SAN DIEGO | A federal judge on Friday will consider arguments on President-elect Donald Trump’s latest request to delay a civil fraud trial involving his now-defunct Trump University until after his inauguration on Jan. 20.
Trump’s attorneys said in a court filing last week that preparations for the White House were “critical and all-consuming.” Six months ago, when they unsuccessfully sought a delay until after Inauguration Day, lead attorney Daniel Petrocelli said the period between the election and swearing-in is extremely hectic for a president-elect but that it was preferable to a trial during the campaign.
“The task is momentous, exceedingly complex, and requires careful coordination involving the respective staffs and teams of both President (Barack) Obama and President-Elect Trump,” Trump’s attorneys wrote. “In fewer than three months, the President-Elect must be prepared to manage 15 executive departments, more than 100 federal agencies, 2 million civilian employees, and a budget of almost $4 trillion.”
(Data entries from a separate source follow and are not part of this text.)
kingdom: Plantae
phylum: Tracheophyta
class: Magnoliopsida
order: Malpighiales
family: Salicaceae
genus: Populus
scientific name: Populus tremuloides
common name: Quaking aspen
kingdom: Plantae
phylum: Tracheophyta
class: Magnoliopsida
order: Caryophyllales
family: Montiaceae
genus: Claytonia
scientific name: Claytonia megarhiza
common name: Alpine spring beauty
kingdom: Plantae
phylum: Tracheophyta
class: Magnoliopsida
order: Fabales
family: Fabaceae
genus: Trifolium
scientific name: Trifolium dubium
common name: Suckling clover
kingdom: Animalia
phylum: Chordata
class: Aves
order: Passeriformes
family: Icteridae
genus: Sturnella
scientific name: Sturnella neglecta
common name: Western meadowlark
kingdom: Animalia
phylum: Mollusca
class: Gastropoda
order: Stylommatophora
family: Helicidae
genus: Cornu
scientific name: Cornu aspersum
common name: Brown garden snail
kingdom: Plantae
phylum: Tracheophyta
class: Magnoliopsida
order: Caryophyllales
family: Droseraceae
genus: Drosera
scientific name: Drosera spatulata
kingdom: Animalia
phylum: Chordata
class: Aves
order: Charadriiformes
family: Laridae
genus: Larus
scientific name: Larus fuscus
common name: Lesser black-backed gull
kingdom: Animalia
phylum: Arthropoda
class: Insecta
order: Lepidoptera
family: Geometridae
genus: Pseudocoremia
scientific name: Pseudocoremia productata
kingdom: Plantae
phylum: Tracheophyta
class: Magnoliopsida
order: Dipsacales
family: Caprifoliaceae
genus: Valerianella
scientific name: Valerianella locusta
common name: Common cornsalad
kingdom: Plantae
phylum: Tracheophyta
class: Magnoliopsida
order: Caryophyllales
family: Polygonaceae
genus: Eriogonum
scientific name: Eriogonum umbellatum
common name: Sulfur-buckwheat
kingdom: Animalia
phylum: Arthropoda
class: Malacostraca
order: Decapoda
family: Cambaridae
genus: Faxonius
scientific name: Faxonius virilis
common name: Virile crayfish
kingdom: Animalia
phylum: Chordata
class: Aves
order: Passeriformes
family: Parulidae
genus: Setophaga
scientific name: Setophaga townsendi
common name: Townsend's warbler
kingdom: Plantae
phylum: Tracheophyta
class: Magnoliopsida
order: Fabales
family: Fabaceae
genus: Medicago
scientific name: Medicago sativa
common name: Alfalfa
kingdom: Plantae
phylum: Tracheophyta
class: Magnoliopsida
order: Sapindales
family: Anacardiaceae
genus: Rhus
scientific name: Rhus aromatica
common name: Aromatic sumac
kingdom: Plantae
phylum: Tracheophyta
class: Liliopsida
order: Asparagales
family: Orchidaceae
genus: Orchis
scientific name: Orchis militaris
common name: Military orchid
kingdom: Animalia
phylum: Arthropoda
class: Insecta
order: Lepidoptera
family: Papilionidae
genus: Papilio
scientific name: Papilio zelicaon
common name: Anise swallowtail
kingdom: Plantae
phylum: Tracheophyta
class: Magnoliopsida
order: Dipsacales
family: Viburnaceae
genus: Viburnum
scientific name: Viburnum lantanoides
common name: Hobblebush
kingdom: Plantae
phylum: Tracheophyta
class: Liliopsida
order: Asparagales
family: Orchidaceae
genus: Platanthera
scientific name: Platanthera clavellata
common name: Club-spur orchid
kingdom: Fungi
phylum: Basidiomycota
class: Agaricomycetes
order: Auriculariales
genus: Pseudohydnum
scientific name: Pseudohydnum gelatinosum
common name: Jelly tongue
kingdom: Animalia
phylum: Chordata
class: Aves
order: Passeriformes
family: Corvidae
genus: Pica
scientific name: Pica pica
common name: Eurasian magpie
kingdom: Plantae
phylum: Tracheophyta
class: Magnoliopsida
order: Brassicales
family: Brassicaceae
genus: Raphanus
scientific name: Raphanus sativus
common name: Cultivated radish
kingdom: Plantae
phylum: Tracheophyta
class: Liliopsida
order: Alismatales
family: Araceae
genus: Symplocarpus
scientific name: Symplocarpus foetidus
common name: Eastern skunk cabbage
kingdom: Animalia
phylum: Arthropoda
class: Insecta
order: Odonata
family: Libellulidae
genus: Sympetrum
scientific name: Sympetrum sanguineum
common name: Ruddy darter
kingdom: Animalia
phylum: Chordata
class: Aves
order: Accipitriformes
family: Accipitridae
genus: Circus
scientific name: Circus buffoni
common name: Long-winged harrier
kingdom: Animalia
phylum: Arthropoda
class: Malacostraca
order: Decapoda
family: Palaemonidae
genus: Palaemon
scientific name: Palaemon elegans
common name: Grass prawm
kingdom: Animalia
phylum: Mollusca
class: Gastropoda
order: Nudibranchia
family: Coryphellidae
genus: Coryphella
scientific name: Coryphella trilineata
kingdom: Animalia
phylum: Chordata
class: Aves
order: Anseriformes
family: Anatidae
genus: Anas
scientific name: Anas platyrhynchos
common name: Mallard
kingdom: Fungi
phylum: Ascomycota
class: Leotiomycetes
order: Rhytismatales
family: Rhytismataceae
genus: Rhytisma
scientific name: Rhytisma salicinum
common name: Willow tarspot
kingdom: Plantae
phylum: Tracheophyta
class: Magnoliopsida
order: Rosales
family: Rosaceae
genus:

Trump’s attorneys also raised the prospect of having the president-elect testify by video recording before the trial begins in the class-action lawsuit on Nov. 28.
U.S. District Judge Gonzalo Curiel is eager to get the 6½-year-old case to trial and gave no sign that he was inclined to grant a delay during a hearing last week in which Petrocelli argued that demands of the transition justified putting it off until early next year.
The former students allege that Trump University failed to deliver on its promise to teach success in real estate through programs that cost up to $35,000, misleading them by calling it a university when it wasn’t an accredited school and by saying that Trump “hand-picked” instructors. Trump has strongly denied the claims.
Plaintiff attorneys oppose a delay, saying that one of three lead plaintiffs, Sonny Low, has medical issues and will be 75 years old when the trial begins. The say a delay would be “a slippery slope” because Trump’s schedule will become more complicated and unpredictable.
“This trial, like so many Trump University student-victims’ credit-card bills, is past due,” they wrote in a court filing.
Trump faces two similar complaints over the venture, one in New York and the other a class-action lawsuit in San Diego.